The Heat–Knicks rivalry is a long-running, physically intense NBA feud, driven by repeated playoff meetings, on-court fights, player suspensions, and decisive last-second shots. The rivalry reached its height in the late 1990s and early 2000s, then reemerged in the 2020s with postseason series in 2012 and 2023 and an ongoing regular-season history tracked through November 2025.
- On September 2, 1995, Pat Riley left the Knicks to become the Heat’s head coach and president, and Miami paid New York $1 million and a future first-round draft pick after a league investigation into tampering allegations.
- From 1997 to 2000, the Heat and Knicks faced each other in the playoffs four straight years, with a May 14, 1997, brawl at Miami Arena, multiple suspensions, and two series-ending shots with 0.8 seconds left (1999 and 2000).
- As of 2025, the teams have split six playoff series 3–3, with Miami ahead 19–16 in 35 playoff games, while New York leads the regular-season series 76–68 through 144 games as of November 2025.

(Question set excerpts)
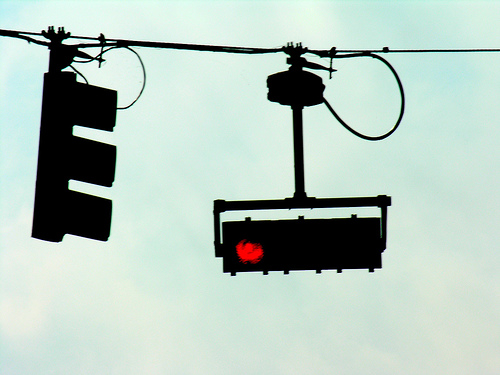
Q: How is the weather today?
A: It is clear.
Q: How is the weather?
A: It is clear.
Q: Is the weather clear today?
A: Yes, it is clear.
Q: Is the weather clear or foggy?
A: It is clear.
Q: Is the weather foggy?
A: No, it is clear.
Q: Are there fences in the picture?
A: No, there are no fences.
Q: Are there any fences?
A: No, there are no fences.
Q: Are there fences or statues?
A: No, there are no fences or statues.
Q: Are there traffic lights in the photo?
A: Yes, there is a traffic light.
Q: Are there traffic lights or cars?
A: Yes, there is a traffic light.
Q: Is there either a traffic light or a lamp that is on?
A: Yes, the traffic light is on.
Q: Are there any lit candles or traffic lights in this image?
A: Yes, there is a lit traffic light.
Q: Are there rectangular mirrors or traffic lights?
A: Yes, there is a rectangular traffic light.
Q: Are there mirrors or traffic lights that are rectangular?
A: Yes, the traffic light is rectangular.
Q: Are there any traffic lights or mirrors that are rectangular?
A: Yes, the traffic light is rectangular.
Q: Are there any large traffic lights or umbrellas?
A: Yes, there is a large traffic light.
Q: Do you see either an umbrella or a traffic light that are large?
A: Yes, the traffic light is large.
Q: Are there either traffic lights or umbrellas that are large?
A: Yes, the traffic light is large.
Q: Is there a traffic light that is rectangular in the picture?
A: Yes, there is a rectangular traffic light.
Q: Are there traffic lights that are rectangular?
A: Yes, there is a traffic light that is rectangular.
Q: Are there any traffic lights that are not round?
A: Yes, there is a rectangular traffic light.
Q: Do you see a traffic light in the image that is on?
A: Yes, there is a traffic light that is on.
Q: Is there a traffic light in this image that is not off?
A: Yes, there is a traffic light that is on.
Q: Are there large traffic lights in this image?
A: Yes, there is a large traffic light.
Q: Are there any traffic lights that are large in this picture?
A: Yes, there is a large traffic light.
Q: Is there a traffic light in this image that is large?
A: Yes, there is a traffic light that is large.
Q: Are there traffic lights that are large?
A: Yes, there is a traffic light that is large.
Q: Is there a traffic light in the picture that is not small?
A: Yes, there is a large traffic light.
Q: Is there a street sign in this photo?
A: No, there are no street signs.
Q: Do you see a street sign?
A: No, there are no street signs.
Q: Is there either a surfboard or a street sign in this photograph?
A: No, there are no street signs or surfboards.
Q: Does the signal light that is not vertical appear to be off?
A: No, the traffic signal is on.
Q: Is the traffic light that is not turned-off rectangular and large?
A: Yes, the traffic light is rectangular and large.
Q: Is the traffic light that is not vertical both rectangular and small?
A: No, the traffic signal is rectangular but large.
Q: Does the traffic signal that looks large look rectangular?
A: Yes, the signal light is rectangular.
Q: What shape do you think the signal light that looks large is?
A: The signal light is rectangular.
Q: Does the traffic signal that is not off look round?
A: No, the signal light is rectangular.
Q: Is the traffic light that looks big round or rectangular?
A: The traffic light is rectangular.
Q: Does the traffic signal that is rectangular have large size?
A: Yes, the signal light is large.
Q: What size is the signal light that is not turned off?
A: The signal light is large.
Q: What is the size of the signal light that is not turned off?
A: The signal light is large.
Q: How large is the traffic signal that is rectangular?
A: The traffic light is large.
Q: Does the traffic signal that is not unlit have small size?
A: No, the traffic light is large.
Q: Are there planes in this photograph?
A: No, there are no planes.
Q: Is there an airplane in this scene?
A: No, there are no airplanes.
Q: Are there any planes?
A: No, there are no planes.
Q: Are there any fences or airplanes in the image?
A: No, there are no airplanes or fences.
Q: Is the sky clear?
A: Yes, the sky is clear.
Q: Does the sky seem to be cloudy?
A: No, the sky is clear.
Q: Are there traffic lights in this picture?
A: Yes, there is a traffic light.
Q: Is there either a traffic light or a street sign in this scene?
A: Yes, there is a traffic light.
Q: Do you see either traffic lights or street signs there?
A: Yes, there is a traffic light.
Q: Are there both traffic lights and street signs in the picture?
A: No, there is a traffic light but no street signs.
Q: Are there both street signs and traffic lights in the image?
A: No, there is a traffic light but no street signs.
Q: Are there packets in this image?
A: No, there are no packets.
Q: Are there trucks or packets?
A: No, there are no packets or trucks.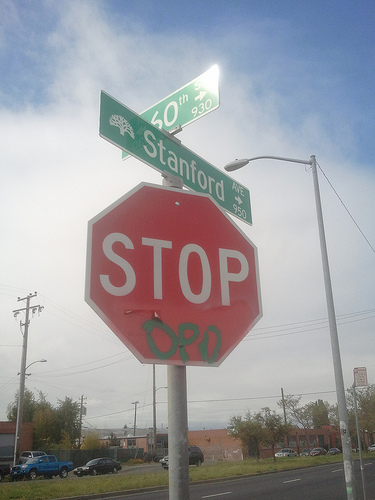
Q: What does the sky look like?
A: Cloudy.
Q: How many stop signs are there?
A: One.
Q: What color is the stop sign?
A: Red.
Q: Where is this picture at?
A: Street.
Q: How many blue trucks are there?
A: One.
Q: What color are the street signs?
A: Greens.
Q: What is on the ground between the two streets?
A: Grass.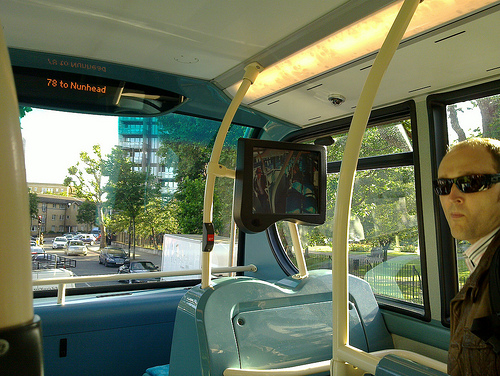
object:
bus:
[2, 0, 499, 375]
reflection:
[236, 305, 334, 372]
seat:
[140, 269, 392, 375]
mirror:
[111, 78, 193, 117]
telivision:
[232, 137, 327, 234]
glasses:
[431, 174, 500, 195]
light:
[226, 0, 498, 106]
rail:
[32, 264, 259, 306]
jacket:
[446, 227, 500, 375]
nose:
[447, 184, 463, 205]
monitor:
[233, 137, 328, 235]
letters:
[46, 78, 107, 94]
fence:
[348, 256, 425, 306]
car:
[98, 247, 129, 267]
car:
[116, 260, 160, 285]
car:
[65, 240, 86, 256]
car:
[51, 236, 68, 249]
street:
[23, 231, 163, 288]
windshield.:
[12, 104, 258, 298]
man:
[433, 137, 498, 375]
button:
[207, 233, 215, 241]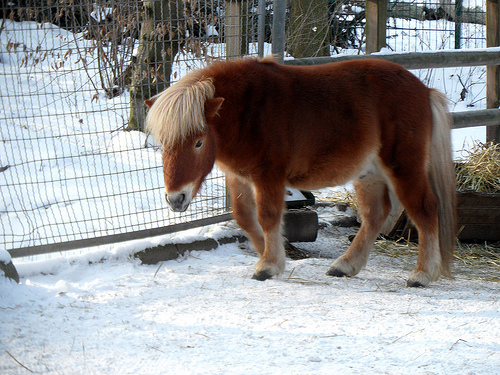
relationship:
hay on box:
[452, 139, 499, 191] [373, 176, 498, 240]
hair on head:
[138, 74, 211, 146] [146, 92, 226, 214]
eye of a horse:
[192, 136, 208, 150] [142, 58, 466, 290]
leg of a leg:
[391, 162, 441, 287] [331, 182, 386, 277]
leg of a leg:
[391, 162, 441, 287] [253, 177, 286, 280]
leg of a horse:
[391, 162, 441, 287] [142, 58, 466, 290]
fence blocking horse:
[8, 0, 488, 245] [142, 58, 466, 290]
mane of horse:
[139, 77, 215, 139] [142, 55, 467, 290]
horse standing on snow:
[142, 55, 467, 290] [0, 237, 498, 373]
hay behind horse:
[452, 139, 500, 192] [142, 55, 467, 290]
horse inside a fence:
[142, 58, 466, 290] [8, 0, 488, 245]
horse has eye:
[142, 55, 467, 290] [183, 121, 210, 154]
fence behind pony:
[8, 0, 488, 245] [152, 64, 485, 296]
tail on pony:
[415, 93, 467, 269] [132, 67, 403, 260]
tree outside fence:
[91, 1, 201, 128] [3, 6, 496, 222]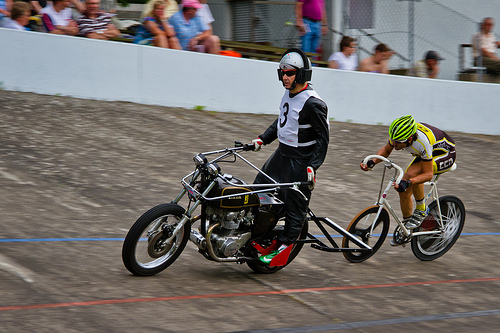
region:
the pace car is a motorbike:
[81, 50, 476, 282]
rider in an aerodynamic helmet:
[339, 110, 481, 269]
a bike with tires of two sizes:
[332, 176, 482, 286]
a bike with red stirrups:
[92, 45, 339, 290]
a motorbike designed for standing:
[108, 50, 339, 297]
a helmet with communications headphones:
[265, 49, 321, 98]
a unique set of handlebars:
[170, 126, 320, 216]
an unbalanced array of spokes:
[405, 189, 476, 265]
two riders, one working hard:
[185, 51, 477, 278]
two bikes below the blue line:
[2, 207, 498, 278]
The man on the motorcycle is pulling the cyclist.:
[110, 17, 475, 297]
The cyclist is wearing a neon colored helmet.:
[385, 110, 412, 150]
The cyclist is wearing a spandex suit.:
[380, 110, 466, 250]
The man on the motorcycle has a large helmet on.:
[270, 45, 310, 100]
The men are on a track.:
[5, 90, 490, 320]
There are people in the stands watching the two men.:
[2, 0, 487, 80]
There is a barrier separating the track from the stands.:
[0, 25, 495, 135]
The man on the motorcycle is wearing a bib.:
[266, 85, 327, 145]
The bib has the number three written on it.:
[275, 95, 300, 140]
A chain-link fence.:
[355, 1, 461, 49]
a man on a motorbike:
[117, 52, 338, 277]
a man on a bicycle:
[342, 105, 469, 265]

• Task goal: Can you retype the passage of the Heat–Knicks rivalry text between "- On September" and "(1999 and 2000).", inclusive?

• Response below:
- On September 2, 1995, Pat Riley left the Knicks to become the Heat’s head coach and president, and Miami paid New York $1 million and a future first-round draft pick after a league investigation into tampering allegations.
- From 1997 to 2000, the Heat and Knicks faced each other in the playoffs four straight years, with a May 14, 1997, brawl at Miami Arena, multiple suspensions, and two series-ending shots with 0.8 seconds left (1999 and 2000).